There was a silence.

Orphan sank deeper into his chair. I want to find him too, he wanted to say. But what makes you think that I will? The tiredness threatened to consume him. He said, "For what purpose," not quite forming it into a question. Intuition told him what the answer would be.

"Tell him," Mycroft said, and his voice was heavy and suddenly old, the voice of a man making a compromise against his will, against his very nature, "that I am willing to bargain with him. He is the enemy of Les Lézards. He will want to talk to me."

"Bargain for what?" Orphan whispered, but he knew the answer even before he heard it, and before the blimp turned, away from the palace, and back towards the river.

"For my brother's life," Mycroft said. "Tell him that, when you finally find your Lucy."

TWELVE

At the Nell Gwynne

Love in these Labyrinths his Slaves detains, And mighty Hearts are held in slender Chains.

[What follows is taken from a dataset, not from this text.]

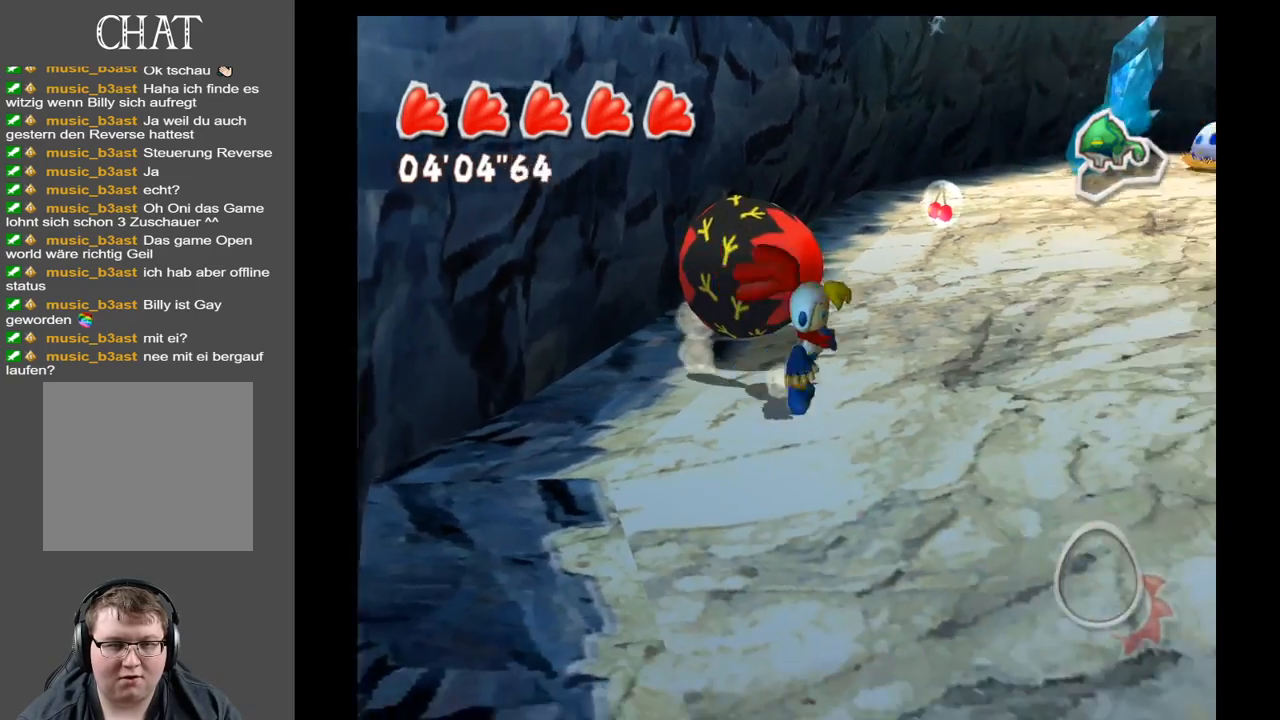
{"buttons": [], "left_stick": "up", "right_stick": "center", "events": [[33, "left_stick", "up-right"], [133, "left_stick", "up-left"], [433, "left_stick", "up"]]}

– Alexander Pope, "The Rape of the Lock"

He had been left on the riverbank, at the same place from which he was taken. The blimp touched down softly. The silent butler escorted him out of the car and deposited him outside. There was no sign of the other man who helped abduct him. It was still dark. The blimp rose into the air and silently departed, gliding as soft as a whisper into the sky.

He could barely think. His feet felt heavy and unresponsive underneath him. He made his slow, weary way up the Strand. Soon he would have to open the shop. Did Jack expect him to work today? Then he thought of Tom, and a small smile formed on his tired face.

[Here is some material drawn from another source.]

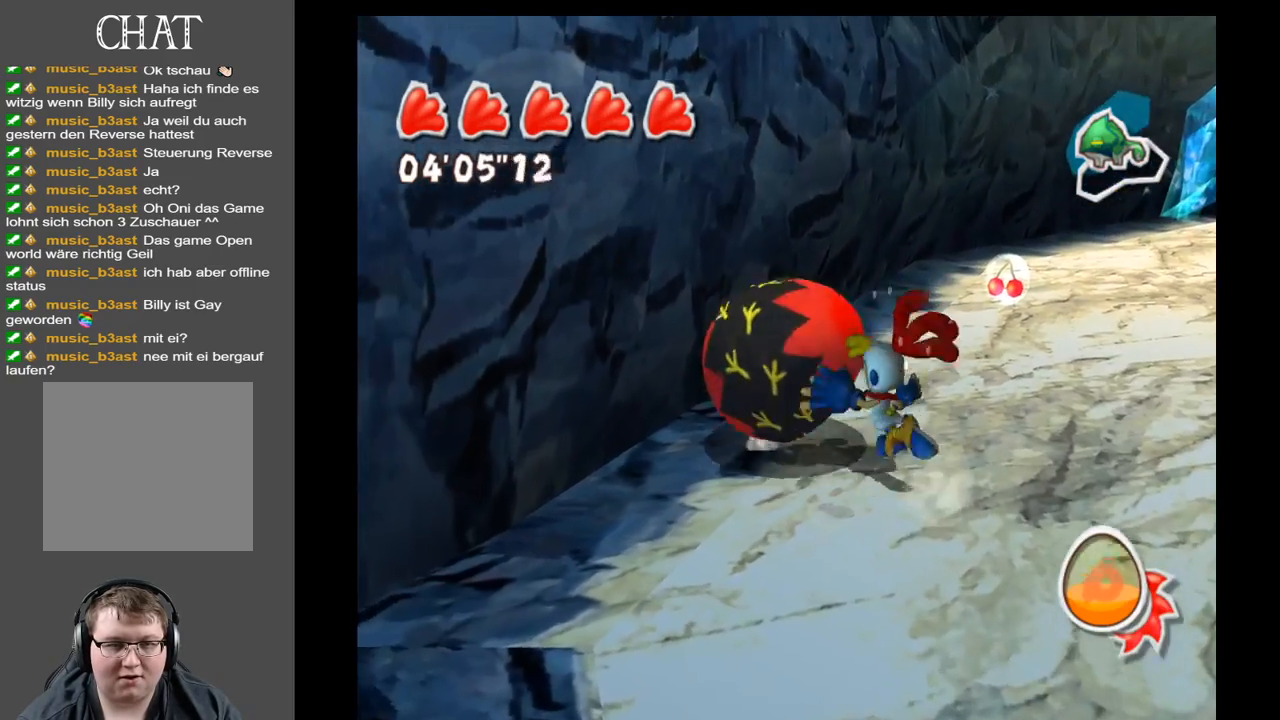
{"buttons": [], "left_stick": "up", "right_stick": "center", "events": []}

He walked past Simpson's and the Savoy Theatre. Stopping to rest for a moment, he stood outside the newly relocated abode of Stanley Gibbons and admired the display in the windows. Though the streetlights still burned the sun was slowly climbing out of the depths of night and natural light began to awaken the capital's streets. How long have I been awake? Orphan thought. His body ached for sleep.

Nevertheless, he was captivated by Gibbons' display: stamps of all shapes and sizes and colours collected in the window like a cloud of still butterflies. There was, for instance, a Penny Black, the first stamp ever issued, bearing the profile of the young Queen Victoria, her scaly face regal underneath the burden of the crown. There was a rare, triangular Cape of Good Hope stamp bearing the smiling head of Mpande, the third of the Zulu kings and the father, so the note in the window said, of Cetshwayo kaMpande, the current king of that far-off protectorate of the Everlasting Empire. For a moment, Orphan was a child again, pressing his nose against the window, where a whole, unknown, exciting world was compressed into small pieces of paper. There was a Kashmiri "Old Rectangular" from twenty years before, with a script he couldn't read; there was a celebratory stamp bearing the grinning face of Harry Flashman, the Hero of Jalalabad; there was a Vespuccian First Day Cover with three stamps bearing the proud heads of leaders of the Great Sioux Nation; there was even a series of French stamps depicting artists' wildly romantic impressions of what Caliban's Island might look like. He lingered over the display for a long moment, savouring each of these tiny mementos of a world he hadn't seen. It was also, he realised, a thorough display of the greatness of the empire, of its boundless reach. It was meant to excite – but also to humble.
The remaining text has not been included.